*EXERCISE BRIEF*: Exact reproduction of the listing is required. Pictures are not reproduced.

*DATA RECORDS*:
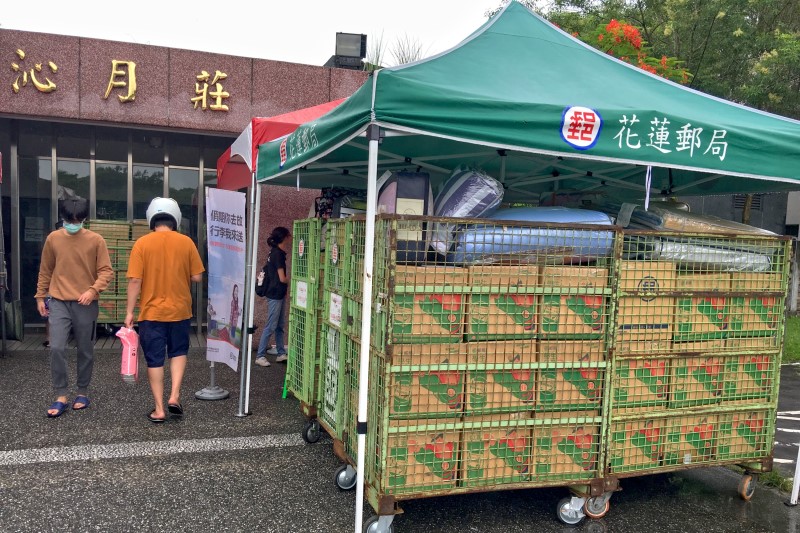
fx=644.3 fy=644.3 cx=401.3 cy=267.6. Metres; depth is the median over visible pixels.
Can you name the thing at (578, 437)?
cardboard box
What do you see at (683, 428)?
cardboard box
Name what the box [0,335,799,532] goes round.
asphalt pavement
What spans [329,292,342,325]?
paper sign
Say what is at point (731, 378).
cardboard box
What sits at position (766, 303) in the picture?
cardboard box
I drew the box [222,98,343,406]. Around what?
red canopy tent
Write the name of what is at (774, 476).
grass tuft
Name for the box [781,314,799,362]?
lawn
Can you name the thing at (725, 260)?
bundle
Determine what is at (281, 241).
woman
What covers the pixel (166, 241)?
man
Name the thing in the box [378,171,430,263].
suitcase
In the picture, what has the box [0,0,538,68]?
sky
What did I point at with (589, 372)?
cardboard box
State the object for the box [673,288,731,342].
cardboard box
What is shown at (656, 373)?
cardboard box
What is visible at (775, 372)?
roll cage
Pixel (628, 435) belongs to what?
cardboard box
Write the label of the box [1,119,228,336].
glass entrance
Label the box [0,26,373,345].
building
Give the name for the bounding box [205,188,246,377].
banner stand
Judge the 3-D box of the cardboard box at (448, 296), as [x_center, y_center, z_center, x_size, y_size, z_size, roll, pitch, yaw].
[0.102,0.184,3.660,0.428,0.388,0.404,0,4,-20]
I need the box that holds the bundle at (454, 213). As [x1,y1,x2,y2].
[427,165,502,258]
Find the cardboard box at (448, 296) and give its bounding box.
[392,264,465,339]
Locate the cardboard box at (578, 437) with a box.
[533,423,597,480]
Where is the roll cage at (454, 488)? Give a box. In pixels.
[317,215,621,527]
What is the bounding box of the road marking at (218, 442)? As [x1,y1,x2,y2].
[0,433,304,464]
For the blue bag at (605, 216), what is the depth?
3.83 m
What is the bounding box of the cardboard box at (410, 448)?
[384,430,458,492]
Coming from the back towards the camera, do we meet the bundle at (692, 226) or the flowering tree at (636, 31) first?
the flowering tree at (636, 31)
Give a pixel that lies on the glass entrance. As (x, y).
(55, 215)
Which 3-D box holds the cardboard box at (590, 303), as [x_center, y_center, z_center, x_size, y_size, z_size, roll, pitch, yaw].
[0.991,0.205,3.994,0.403,0.413,0.405,0,4,-20]
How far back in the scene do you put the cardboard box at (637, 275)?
4.01 m
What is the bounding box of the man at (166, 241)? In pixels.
[124,198,203,422]
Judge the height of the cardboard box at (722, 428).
0.322 m
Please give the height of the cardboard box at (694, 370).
0.335 m
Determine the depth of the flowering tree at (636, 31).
9.53 m
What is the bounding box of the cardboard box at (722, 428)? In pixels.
[716,410,764,459]
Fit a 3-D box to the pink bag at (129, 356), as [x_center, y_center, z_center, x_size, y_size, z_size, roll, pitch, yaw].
[-2.223,0.702,5.269,0.195,0.441,0.316,0,4,-20]
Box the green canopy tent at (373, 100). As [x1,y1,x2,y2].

*ANSWER SPACE*:
fx=644.3 fy=644.3 cx=401.3 cy=267.6. Metres; depth is the median over visible pixels.
Can you name the thing at (578, 437)?
cardboard box
What do you see at (683, 428)?
cardboard box
Name what the box [0,335,799,532] goes round.
asphalt pavement
What spans [329,292,342,325]?
paper sign
Say what is at point (731, 378).
cardboard box
What sits at position (766, 303) in the picture?
cardboard box
I drew the box [222,98,343,406]. Around what?
red canopy tent
Write the name of what is at (774, 476).
grass tuft
Name for the box [781,314,799,362]?
lawn
Can you name the thing at (725, 260)?
bundle
Determine what is at (281, 241).
woman
What covers the pixel (166, 241)?
man
Name the thing in the box [378,171,430,263].
suitcase
In the picture, what has the box [0,0,538,68]?
sky
What did I point at with (589, 372)?
cardboard box
State the object for the box [673,288,731,342].
cardboard box
What is shown at (656, 373)?
cardboard box
What is visible at (775, 372)?
roll cage
Pixel (628, 435) belongs to what?
cardboard box
Write the label of the box [1,119,228,336].
glass entrance
Label the box [0,26,373,345].
building
Give the name for the bounding box [205,188,246,377].
banner stand
Judge the 3-D box of the cardboard box at (448, 296), as [x_center, y_center, z_center, x_size, y_size, z_size, roll, pitch, yaw].
[0.102,0.184,3.660,0.428,0.388,0.404,0,4,-20]
I need the box that holds the bundle at (454, 213). As [x1,y1,x2,y2].
[427,165,502,258]
Find the cardboard box at (448, 296) and give its bounding box.
[392,264,465,339]
Locate the cardboard box at (578, 437) with a box.
[533,423,597,480]
Where is the roll cage at (454, 488)? Give a box. In pixels.
[317,215,621,527]
What is the bounding box of the road marking at (218, 442)? As [x1,y1,x2,y2].
[0,433,304,464]
For the blue bag at (605, 216), what is the depth?
3.83 m
What is the bounding box of the cardboard box at (410, 448)?
[384,430,458,492]
Coming from the back towards the camera, do we meet the bundle at (692, 226) or the flowering tree at (636, 31) first?
the flowering tree at (636, 31)
Give a pixel that lies on the glass entrance. As (x, y).
(55, 215)
Which 3-D box holds the cardboard box at (590, 303), as [x_center, y_center, z_center, x_size, y_size, z_size, roll, pitch, yaw].
[0.991,0.205,3.994,0.403,0.413,0.405,0,4,-20]
How far back in the scene do you put the cardboard box at (637, 275)?
4.01 m
What is the bounding box of the man at (166, 241)? In pixels.
[124,198,203,422]
Judge the height of the cardboard box at (722, 428).
0.322 m
Please give the height of the cardboard box at (694, 370).
0.335 m
Determine the depth of the flowering tree at (636, 31).
9.53 m
What is the bounding box of the cardboard box at (722, 428)? In pixels.
[716,410,764,459]
Fit a 3-D box to the pink bag at (129, 356), as [x_center, y_center, z_center, x_size, y_size, z_size, roll, pitch, yaw].
[-2.223,0.702,5.269,0.195,0.441,0.316,0,4,-20]
Box the green canopy tent at (373, 100). As [x1,y1,x2,y2].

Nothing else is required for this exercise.